What to do -
Which lines of the entries below include "source"? List them all.
Segment Start: Given records
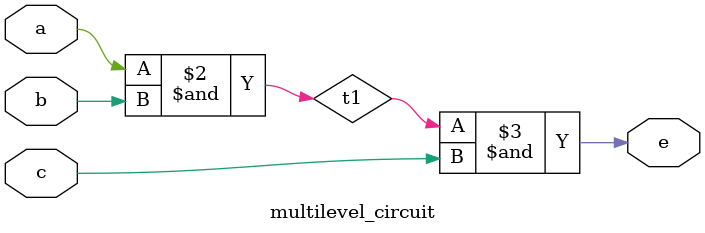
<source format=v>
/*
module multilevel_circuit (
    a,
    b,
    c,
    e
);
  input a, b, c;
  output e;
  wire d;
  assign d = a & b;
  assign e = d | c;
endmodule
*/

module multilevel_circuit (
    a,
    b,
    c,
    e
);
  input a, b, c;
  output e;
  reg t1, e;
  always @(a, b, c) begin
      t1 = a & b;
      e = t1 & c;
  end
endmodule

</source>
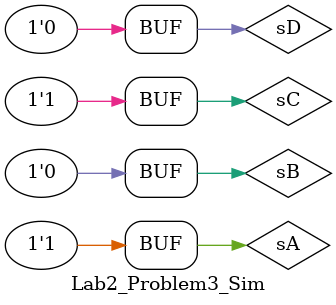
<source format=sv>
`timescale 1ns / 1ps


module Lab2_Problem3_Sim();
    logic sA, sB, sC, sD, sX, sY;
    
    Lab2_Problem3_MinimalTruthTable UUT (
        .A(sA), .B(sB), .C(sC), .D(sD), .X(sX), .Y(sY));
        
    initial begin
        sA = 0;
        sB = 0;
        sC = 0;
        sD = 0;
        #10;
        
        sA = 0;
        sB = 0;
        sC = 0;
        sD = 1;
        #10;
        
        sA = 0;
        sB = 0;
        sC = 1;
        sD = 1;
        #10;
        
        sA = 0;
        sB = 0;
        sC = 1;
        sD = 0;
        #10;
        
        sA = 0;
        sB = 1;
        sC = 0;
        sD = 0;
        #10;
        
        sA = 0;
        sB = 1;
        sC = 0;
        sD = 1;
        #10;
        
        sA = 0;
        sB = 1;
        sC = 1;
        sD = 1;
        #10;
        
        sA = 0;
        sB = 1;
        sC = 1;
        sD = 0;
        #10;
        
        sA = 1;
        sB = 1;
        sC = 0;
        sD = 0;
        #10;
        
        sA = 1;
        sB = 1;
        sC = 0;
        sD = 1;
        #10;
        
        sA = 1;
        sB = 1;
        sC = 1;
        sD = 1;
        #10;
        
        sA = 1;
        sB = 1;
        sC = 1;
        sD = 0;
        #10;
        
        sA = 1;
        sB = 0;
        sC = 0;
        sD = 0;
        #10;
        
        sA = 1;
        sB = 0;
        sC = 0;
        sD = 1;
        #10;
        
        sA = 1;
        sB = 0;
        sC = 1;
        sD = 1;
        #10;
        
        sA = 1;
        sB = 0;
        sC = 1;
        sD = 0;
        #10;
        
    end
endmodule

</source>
Segment End: Given records
Solution below -
<source format=v>
</source>
<source format=sv>
</source>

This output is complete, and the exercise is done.